TRY IT -> Keeping each word and mark in place, write out the full listing once more.

RECORDS SHOWN ->
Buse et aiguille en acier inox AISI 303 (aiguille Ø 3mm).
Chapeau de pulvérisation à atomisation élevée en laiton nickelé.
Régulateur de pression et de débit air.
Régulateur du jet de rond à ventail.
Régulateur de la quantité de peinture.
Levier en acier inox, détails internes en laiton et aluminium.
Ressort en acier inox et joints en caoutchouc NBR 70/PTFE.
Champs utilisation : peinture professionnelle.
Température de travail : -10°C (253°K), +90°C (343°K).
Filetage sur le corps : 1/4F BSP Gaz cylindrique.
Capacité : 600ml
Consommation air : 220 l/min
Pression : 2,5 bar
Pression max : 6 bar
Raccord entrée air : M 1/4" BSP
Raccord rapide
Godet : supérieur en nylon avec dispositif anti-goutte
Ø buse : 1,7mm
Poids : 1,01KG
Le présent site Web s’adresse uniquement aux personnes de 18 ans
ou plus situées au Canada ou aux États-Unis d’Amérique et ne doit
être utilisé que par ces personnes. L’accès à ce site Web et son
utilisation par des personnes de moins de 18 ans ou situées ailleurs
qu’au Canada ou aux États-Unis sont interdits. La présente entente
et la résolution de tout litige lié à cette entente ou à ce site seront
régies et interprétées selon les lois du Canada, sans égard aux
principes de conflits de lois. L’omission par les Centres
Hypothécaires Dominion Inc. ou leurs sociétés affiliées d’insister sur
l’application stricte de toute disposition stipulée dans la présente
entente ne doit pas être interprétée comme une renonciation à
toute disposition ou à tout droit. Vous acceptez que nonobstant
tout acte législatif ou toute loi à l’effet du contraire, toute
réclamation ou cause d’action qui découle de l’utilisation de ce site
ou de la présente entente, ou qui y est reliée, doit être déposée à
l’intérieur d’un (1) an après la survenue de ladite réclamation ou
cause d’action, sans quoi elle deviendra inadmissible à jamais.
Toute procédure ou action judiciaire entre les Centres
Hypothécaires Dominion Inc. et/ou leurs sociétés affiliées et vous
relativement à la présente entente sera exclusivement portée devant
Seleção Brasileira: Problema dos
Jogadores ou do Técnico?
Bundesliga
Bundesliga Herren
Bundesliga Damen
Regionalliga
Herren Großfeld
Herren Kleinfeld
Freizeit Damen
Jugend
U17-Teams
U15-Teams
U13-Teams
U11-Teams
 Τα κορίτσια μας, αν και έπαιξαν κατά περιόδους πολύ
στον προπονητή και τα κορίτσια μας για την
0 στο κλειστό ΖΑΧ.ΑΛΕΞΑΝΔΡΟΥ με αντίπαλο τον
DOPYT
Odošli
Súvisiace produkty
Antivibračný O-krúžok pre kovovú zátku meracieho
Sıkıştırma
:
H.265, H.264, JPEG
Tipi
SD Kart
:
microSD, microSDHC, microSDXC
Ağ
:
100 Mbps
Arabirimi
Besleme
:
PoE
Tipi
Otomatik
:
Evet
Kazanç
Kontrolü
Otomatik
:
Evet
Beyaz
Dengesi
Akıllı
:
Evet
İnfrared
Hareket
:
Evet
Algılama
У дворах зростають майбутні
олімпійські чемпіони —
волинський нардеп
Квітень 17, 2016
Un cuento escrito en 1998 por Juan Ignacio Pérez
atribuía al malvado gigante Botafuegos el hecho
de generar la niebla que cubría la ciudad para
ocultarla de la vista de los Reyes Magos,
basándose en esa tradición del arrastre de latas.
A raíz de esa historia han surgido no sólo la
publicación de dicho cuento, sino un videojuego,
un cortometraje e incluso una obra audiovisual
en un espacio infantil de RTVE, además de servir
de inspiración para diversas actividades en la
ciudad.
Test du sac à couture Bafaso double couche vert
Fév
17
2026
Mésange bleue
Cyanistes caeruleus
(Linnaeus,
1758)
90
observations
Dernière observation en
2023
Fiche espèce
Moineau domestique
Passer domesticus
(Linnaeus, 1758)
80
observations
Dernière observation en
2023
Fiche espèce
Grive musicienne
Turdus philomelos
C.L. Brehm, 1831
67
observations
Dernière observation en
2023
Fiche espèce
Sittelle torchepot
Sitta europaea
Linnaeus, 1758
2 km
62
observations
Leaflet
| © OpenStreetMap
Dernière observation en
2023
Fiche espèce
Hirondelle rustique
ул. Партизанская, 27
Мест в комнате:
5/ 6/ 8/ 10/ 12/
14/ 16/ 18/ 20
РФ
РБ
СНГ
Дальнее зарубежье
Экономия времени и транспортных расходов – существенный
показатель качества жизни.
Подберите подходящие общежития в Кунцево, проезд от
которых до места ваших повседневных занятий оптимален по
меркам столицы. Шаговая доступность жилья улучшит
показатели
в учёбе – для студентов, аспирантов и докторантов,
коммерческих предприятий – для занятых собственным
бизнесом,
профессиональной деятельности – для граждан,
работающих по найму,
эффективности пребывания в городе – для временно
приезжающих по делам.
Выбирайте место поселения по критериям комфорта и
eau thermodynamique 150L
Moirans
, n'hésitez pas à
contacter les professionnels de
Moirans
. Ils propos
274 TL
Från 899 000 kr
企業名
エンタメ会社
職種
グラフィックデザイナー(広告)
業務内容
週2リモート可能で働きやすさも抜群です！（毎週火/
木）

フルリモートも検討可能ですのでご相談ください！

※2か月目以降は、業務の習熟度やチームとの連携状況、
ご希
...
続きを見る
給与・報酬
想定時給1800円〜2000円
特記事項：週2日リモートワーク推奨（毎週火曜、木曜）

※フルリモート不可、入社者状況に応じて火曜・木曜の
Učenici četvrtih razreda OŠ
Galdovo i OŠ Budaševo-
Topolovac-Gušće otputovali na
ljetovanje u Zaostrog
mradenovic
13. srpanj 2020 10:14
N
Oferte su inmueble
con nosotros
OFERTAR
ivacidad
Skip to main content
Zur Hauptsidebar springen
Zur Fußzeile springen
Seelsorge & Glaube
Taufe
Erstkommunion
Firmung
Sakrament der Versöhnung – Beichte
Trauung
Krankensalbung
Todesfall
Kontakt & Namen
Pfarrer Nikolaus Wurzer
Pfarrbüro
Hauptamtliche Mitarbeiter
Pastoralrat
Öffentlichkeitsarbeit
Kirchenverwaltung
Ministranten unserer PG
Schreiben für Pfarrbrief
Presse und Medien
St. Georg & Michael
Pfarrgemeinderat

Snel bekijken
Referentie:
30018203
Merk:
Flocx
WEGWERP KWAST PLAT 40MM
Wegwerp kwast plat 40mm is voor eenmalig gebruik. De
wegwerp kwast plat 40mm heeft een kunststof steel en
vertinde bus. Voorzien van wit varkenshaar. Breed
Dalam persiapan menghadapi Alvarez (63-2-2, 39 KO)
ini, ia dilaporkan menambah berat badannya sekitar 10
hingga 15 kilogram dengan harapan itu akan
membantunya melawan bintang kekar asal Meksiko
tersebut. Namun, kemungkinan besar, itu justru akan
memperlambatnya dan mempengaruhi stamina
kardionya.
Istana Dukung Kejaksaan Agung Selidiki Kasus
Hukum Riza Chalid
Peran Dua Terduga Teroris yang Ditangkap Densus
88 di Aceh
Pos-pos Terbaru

EXERCISE RESPONSE ->
Buse et aiguille en acier inox AISI 303 (aiguille Ø 3mm).
Chapeau de pulvérisation à atomisation élevée en laiton nickelé.
Régulateur de pression et de débit air.
Régulateur du jet de rond à ventail.
Régulateur de la quantité de peinture.
Levier en acier inox, détails internes en laiton et aluminium.
Ressort en acier inox et joints en caoutchouc NBR 70/PTFE.
Champs utilisation : peinture professionnelle.
Température de travail : -10°C (253°K), +90°C (343°K).
Filetage sur le corps : 1/4F BSP Gaz cylindrique.
Capacité : 600ml
Consommation air : 220 l/min
Pression : 2,5 bar
Pression max : 6 bar
Raccord entrée air : M 1/4" BSP
Raccord rapide
Godet : supérieur en nylon avec dispositif anti-goutte
Ø buse : 1,7mm
Poids : 1,01KG
Le présent site Web s’adresse uniquement aux personnes de 18 ans
ou plus situées au Canada ou aux États-Unis d’Amérique et ne doit
être utilisé que par ces personnes. L’accès à ce site Web et son
utilisation par des personnes de moins de 18 ans ou situées ailleurs
qu’au Canada ou aux États-Unis sont interdits. La présente entente
et la résolution de tout litige lié à cette entente ou à ce site seront
régies et interprétées selon les lois du Canada, sans égard aux
principes de conflits de lois. L’omission par les Centres
Hypothécaires Dominion Inc. ou leurs sociétés affiliées d’insister sur
l’application stricte de toute disposition stipulée dans la présente
entente ne doit pas être interprétée comme une renonciation à
toute disposition ou à tout droit. Vous acceptez que nonobstant
tout acte législatif ou toute loi à l’effet du contraire, toute
réclamation ou cause d’action qui découle de l’utilisation de ce site
ou de la présente entente, ou qui y est reliée, doit être déposée à
l’intérieur d’un (1) an après la survenue de ladite réclamation ou
cause d’action, sans quoi elle deviendra inadmissible à jamais.
Toute procédure ou action judiciaire entre les Centres
Hypothécaires Dominion Inc. et/ou leurs sociétés affiliées et vous
relativement à la présente entente sera exclusivement portée devant
Seleção Brasileira: Problema dos
Jogadores ou do Técnico?
Bundesliga
Bundesliga Herren
Bundesliga Damen
Regionalliga
Herren Großfeld
Herren Kleinfeld
Freizeit Damen
Jugend
U17-Teams
U15-Teams
U13-Teams
U11-Teams
 Τα κορίτσια μας, αν και έπαιξαν κατά περιόδους πολύ
στον προπονητή και τα κορίτσια μας για την
0 στο κλειστό ΖΑΧ.ΑΛΕΞΑΝΔΡΟΥ με αντίπαλο τον
DOPYT
Odošli
Súvisiace produkty
Antivibračný O-krúžok pre kovovú zátku meracieho
Sıkıştırma
:
H.265, H.264, JPEG
Tipi
SD Kart
:
microSD, microSDHC, microSDXC
Ağ
:
100 Mbps
Arabirimi
Besleme
:
PoE
Tipi
Otomatik
:
Evet
Kazanç
Kontrolü
Otomatik
:
Evet
Beyaz
Dengesi
Akıllı
:
Evet
İnfrared
Hareket
:
Evet
Algılama
У дворах зростають майбутні
олімпійські чемпіони —
волинський нардеп
Квітень 17, 2016
Un cuento escrito en 1998 por Juan Ignacio Pérez
atribuía al malvado gigante Botafuegos el hecho
de generar la niebla que cubría la ciudad para
ocultarla de la vista de los Reyes Magos,
basándose en esa tradición del arrastre de latas.
A raíz de esa historia han surgido no sólo la
publicación de dicho cuento, sino un videojuego,
un cortometraje e incluso una obra audiovisual
en un espacio infantil de RTVE, además de servir
de inspiración para diversas actividades en la
ciudad.
Test du sac à couture Bafaso double couche vert
Fév
17
2026
Mésange bleue
Cyanistes caeruleus
(Linnaeus,
1758)
90
observations
Dernière observation en
2023
Fiche espèce
Moineau domestique
Passer domesticus
(Linnaeus, 1758)
80
observations
Dernière observation en
2023
Fiche espèce
Grive musicienne
Turdus philomelos
C.L. Brehm, 1831
67
observations
Dernière observation en
2023
Fiche espèce
Sittelle torchepot
Sitta europaea
Linnaeus, 1758
2 km
62
observations
Leaflet
| © OpenStreetMap
Dernière observation en
2023
Fiche espèce
Hirondelle rustique
ул. Партизанская, 27
Мест в комнате:
5/ 6/ 8/ 10/ 12/
14/ 16/ 18/ 20
РФ
РБ
СНГ
Дальнее зарубежье
Экономия времени и транспортных расходов – существенный
показатель качества жизни.
Подберите подходящие общежития в Кунцево, проезд от
которых до места ваших повседневных занятий оптимален по
меркам столицы. Шаговая доступность жилья улучшит
показатели
в учёбе – для студентов, аспирантов и докторантов,
коммерческих предприятий – для занятых собственным
бизнесом,
профессиональной деятельности – для граждан,
работающих по найму,
эффективности пребывания в городе – для временно
приезжающих по делам.
Выбирайте место поселения по критериям комфорта и
eau thermodynamique 150L
Moirans
, n'hésitez pas à
contacter les professionnels de
Moirans
. Ils propos
274 TL
Från 899 000 kr
企業名
エンタメ会社
職種
グラフィックデザイナー(広告)
業務内容
週2リモート可能で働きやすさも抜群です！（毎週火/
木）

フルリモートも検討可能ですのでご相談ください！

※2か月目以降は、業務の習熟度やチームとの連携状況、
ご希
...
続きを見る
給与・報酬
想定時給1800円〜2000円
特記事項：週2日リモートワーク推奨（毎週火曜、木曜）

※フルリモート不可、入社者状況に応じて火曜・木曜の
Učenici četvrtih razreda OŠ
Galdovo i OŠ Budaševo-
Topolovac-Gušće otputovali na
ljetovanje u Zaostrog
mradenovic
13. srpanj 2020 10:14
N
Oferte su inmueble
con nosotros
OFERTAR
ivacidad
Skip to main content
Zur Hauptsidebar springen
Zur Fußzeile springen
Seelsorge & Glaube
Taufe
Erstkommunion
Firmung
Sakrament der Versöhnung – Beichte
Trauung
Krankensalbung
Todesfall
Kontakt & Namen
Pfarrer Nikolaus Wurzer
Pfarrbüro
Hauptamtliche Mitarbeiter
Pastoralrat
Öffentlichkeitsarbeit
Kirchenverwaltung
Ministranten unserer PG
Schreiben für Pfarrbrief
Presse und Medien
St. Georg & Michael
Pfarrgemeinderat

Snel bekijken
Referentie:
30018203
Merk:
Flocx
WEGWERP KWAST PLAT 40MM
Wegwerp kwast plat 40mm is voor eenmalig gebruik. De
wegwerp kwast plat 40mm heeft een kunststof steel en
vertinde bus. Voorzien van wit varkenshaar. Breed
Dalam persiapan menghadapi Alvarez (63-2-2, 39 KO)
ini, ia dilaporkan menambah berat badannya sekitar 10
hingga 15 kilogram dengan harapan itu akan
membantunya melawan bintang kekar asal Meksiko
tersebut. Namun, kemungkinan besar, itu justru akan
memperlambatnya dan mempengaruhi stamina
kardionya.
Istana Dukung Kejaksaan Agung Selidiki Kasus
Hukum Riza Chalid
Peran Dua Terduga Teroris yang Ditangkap Densus
88 di Aceh
Pos-pos Terbaru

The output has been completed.